Watanabe Makoto1,Fukazawa Ryuji1,Kiriyama Tomonari2,Imai Shogo2,Matsui Ryosuke1,Shimada Kanae1,Hashimoto Yoshiaki1,Hashimoto Koji1,Abe Masanori1,Kamisago Mitsuhiro1,Itoh Yasuhiko1

Affiliation:

1. Department of Pediatrics, Nippon Medical School, Tokyo 113-8603, Japan

2. Department of Radiology, Nippon Medical School, Tokyo 113-8603, Japan

Abstract

Coronary artery lesions (CALs) after Kawasaki disease present complex coronary hemodynamics. We investigated the relationship between coronary fractional flow reserve (FFR), myocardial flow reserve (MFR), and myocardial blood flow volume fraction (MBF) and their clinical usefulness in CALs after Kawasaki disease.
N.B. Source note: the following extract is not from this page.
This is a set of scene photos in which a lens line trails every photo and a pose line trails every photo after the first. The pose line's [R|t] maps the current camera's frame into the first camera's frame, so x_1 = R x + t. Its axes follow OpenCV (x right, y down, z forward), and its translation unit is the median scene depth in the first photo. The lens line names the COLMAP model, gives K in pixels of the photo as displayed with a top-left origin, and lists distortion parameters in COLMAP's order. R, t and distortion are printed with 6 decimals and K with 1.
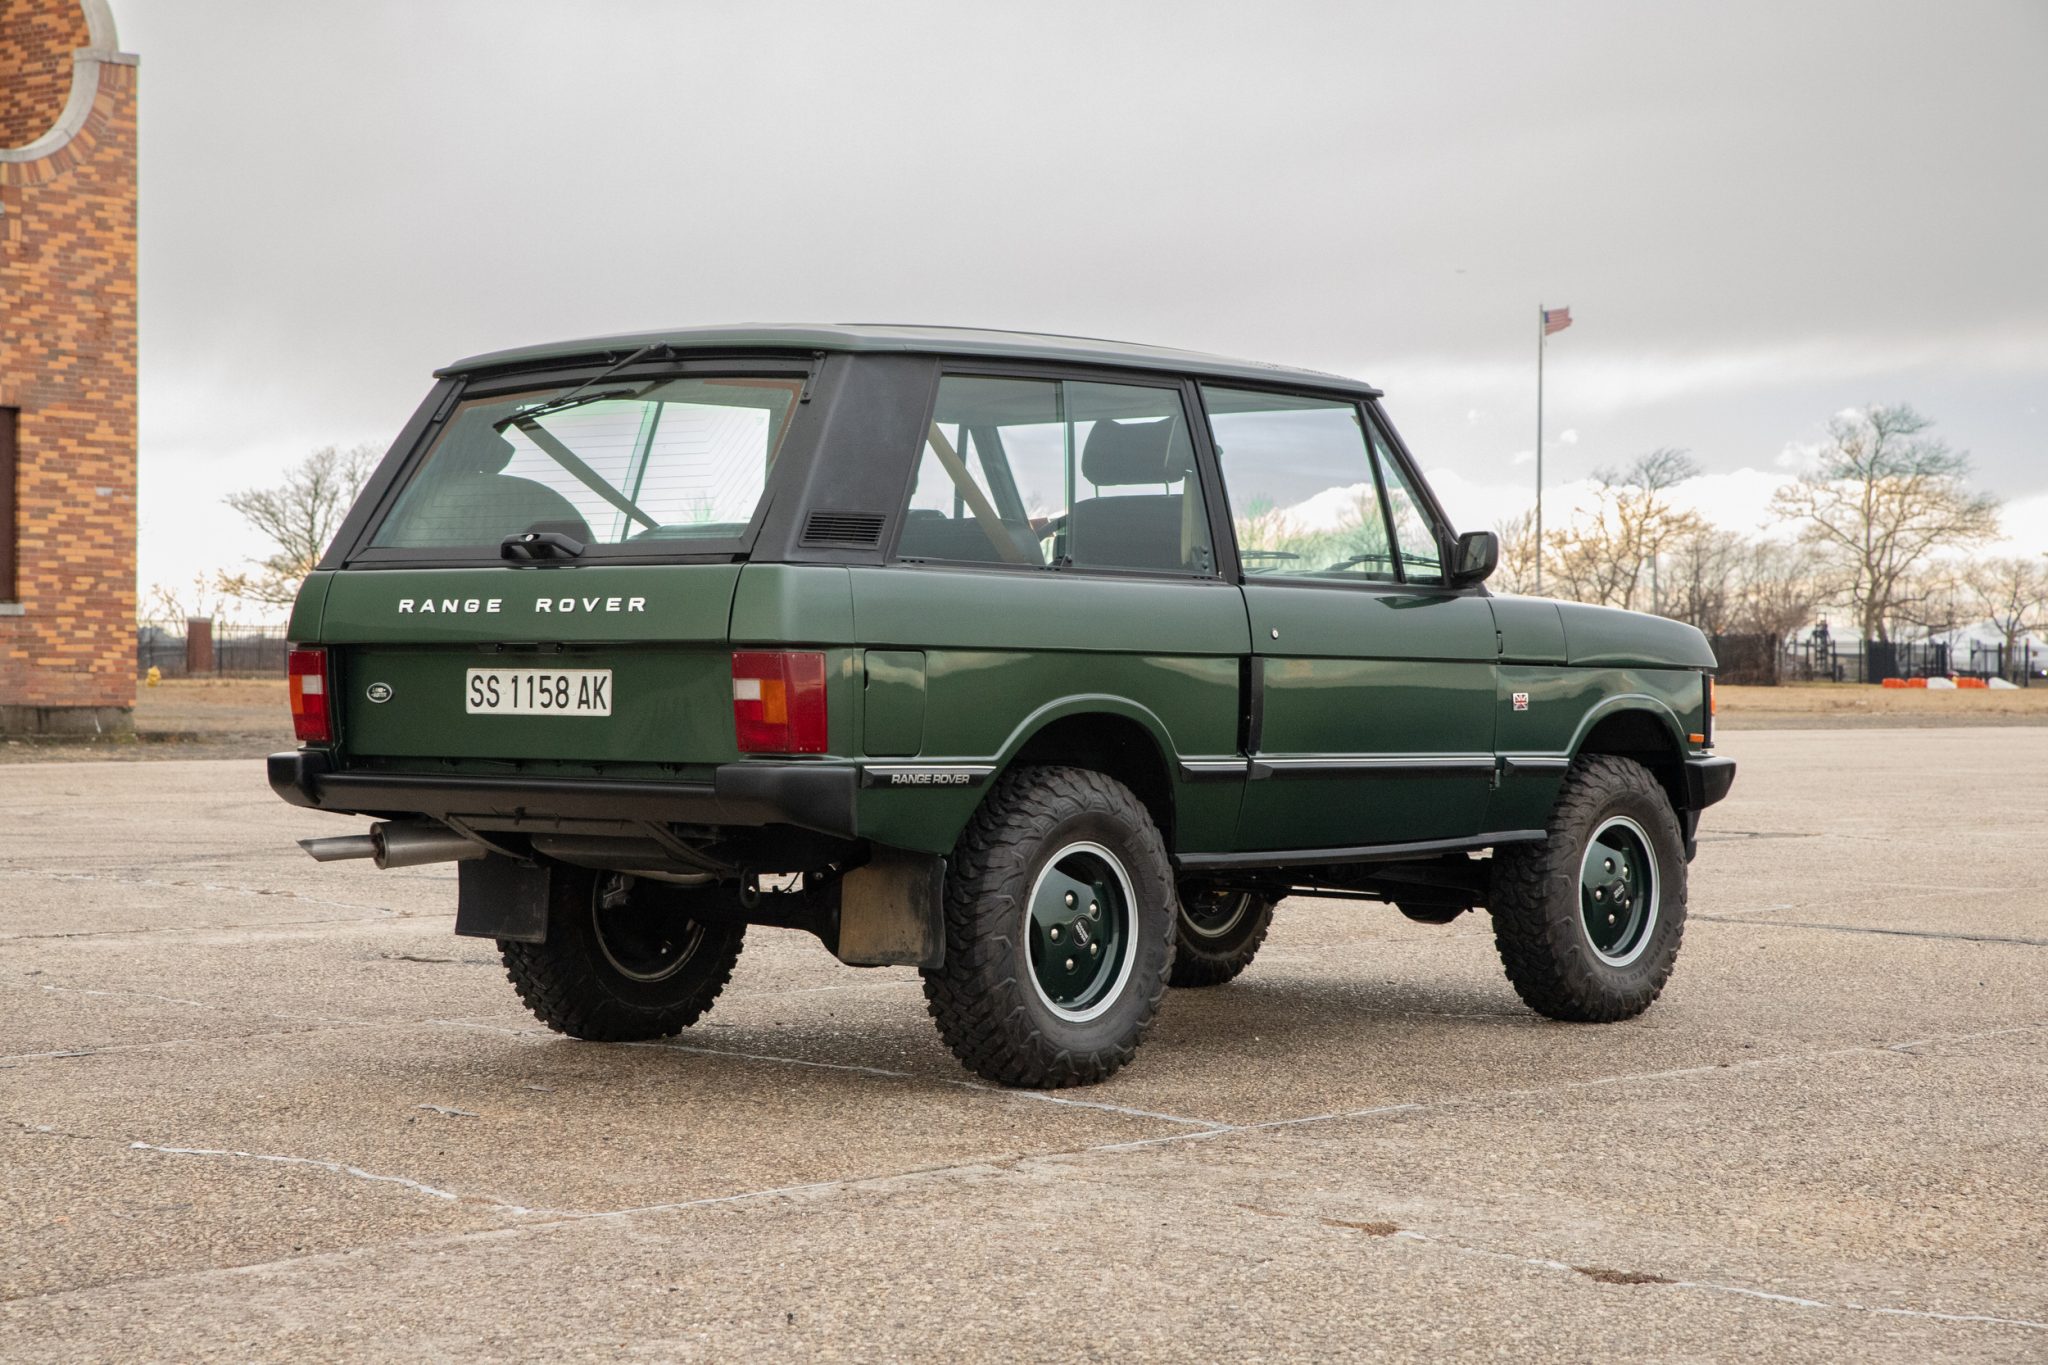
lens RADIAL K [[3951.1, 0, 1024.0], [0, 3951.1, 682.5], [0, 0, 1]] dist [0.067901, 0.126287]
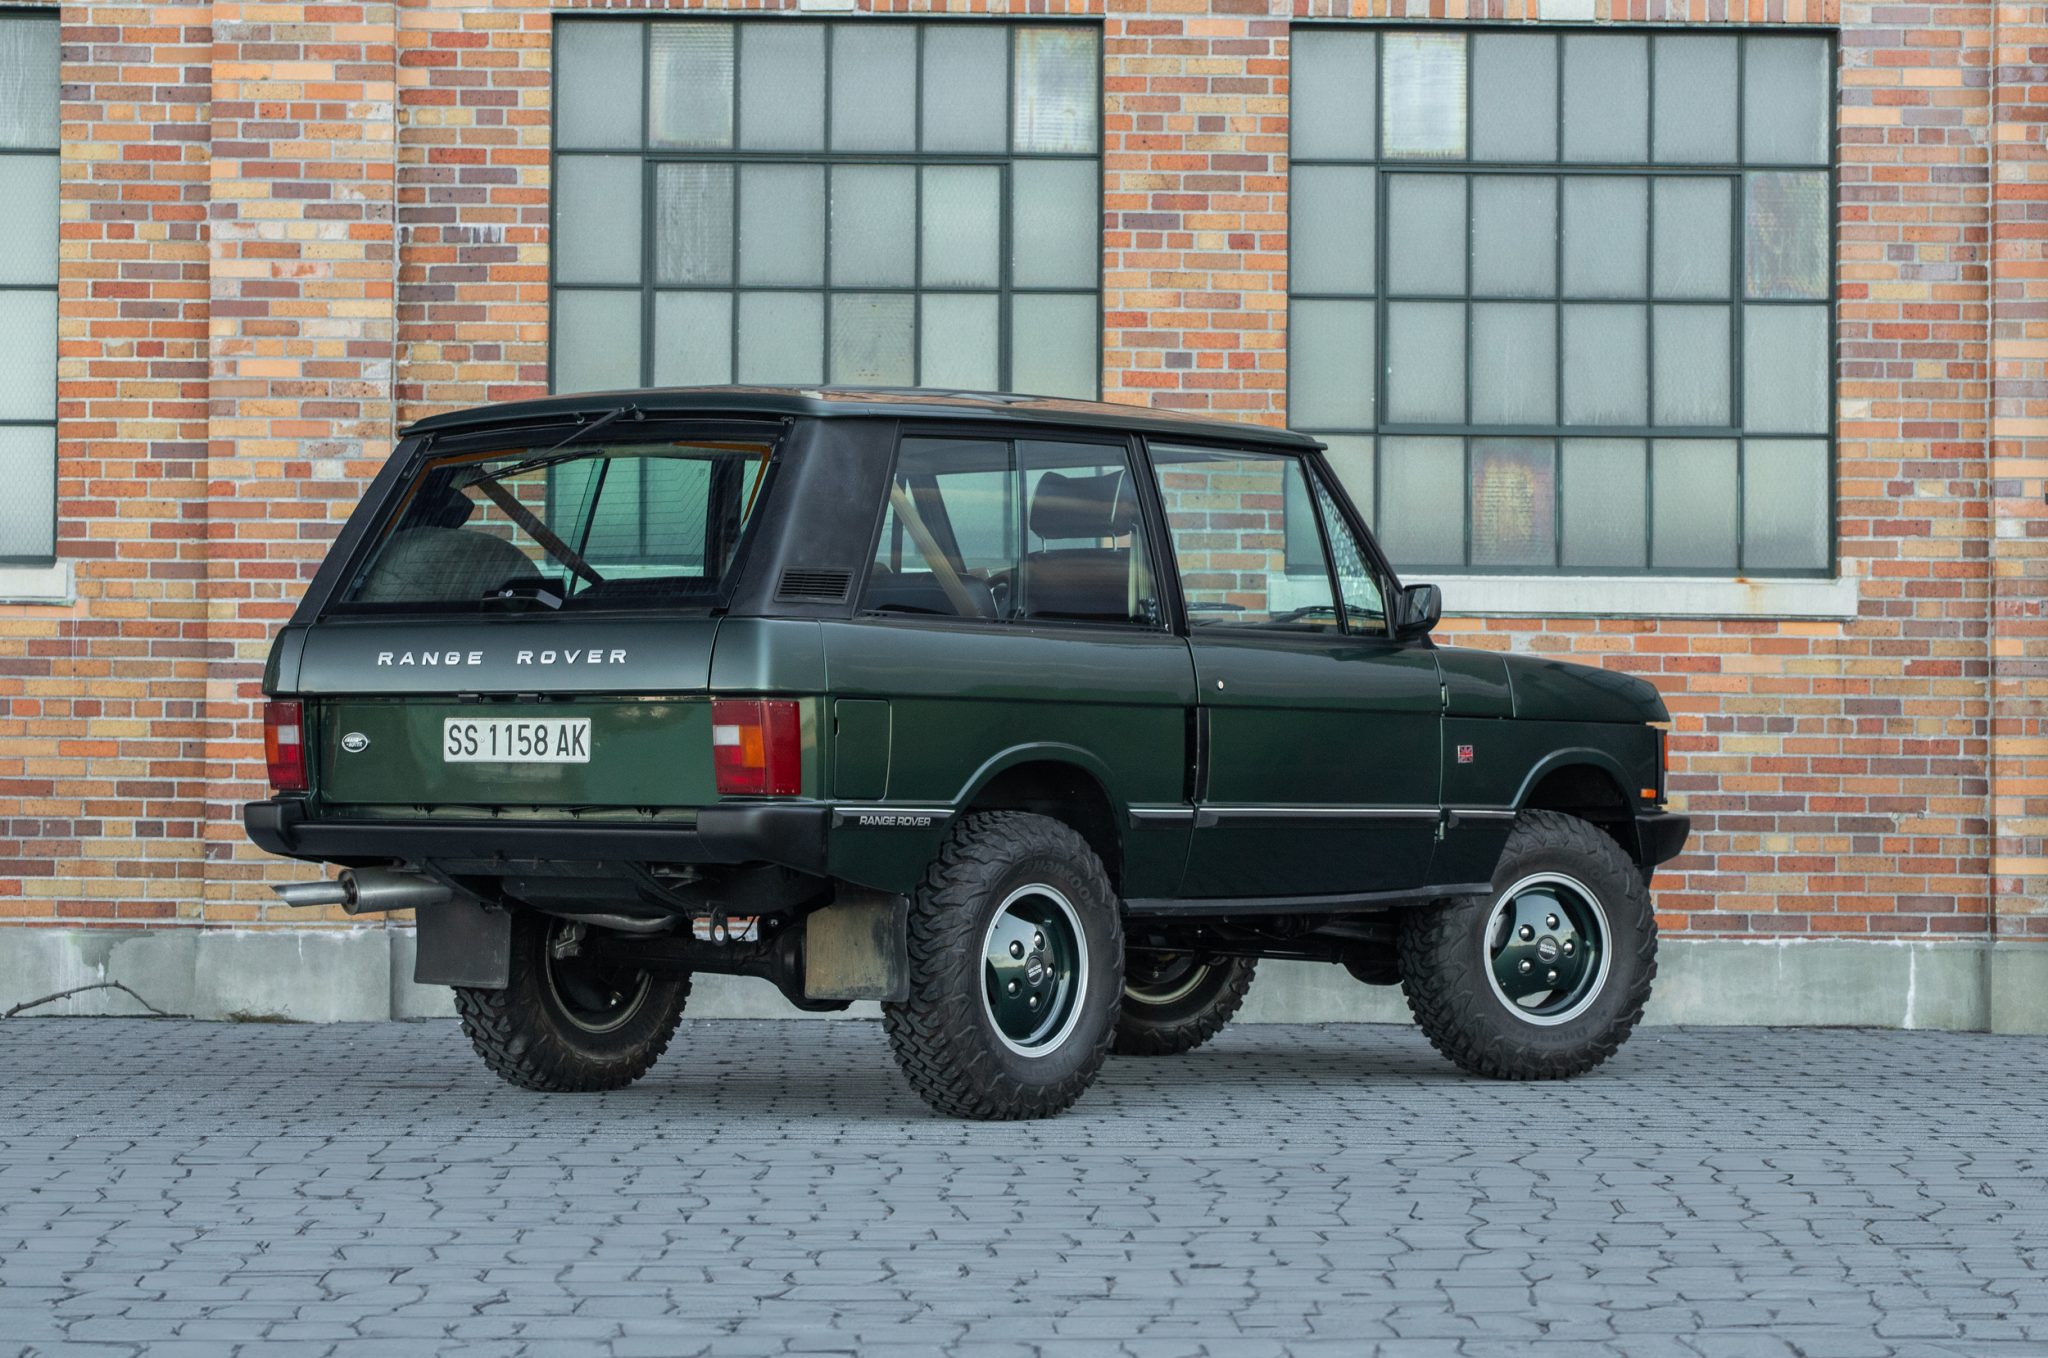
lens RADIAL K [[5882.7, 0, 1024.0], [0, 5882.7, 679.0], [0, 0, 1]] dist [0.063131, 2.430661]
pose [[0.999628, -0.000890, 0.027255, -0.029568], [0.001362, 0.999849, -0.017300, 0.012738], [-0.027235, 0.017331, 0.999479, -0.537775]]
Nineteen patients (18 men, 1 woman) who underwent cardiac catheterization and 13N-ammonia positron emission tomography, with 24 coronary artery branches, were included. Five branches had inconsistent FFR and MFR values, two had normal FFR but abnormal MFR, and three had abnormal FFR and normal MFR. The abnormal MFR group had significantly higher MBF at rest than the normal group (0.86 ± 0.13 vs. 1.08 ± 0.09, p = 0.001). The abnormal FFR group had significantly lower MBF at adenosine loading than the normal group (2.23 ± 0.23 vs. 1.88 ± 0.29, p = 0.021). The three branches with abnormal FFR only had stenotic lesions, but the MFR may have been normal because blood was supplied by collateral vessels. Combining FFR, MFR, and MBF will enable a more accurate assessment of peripheral coronary circulation and stenotic lesions in CALs and help determine treatment strategy and timing of intervention.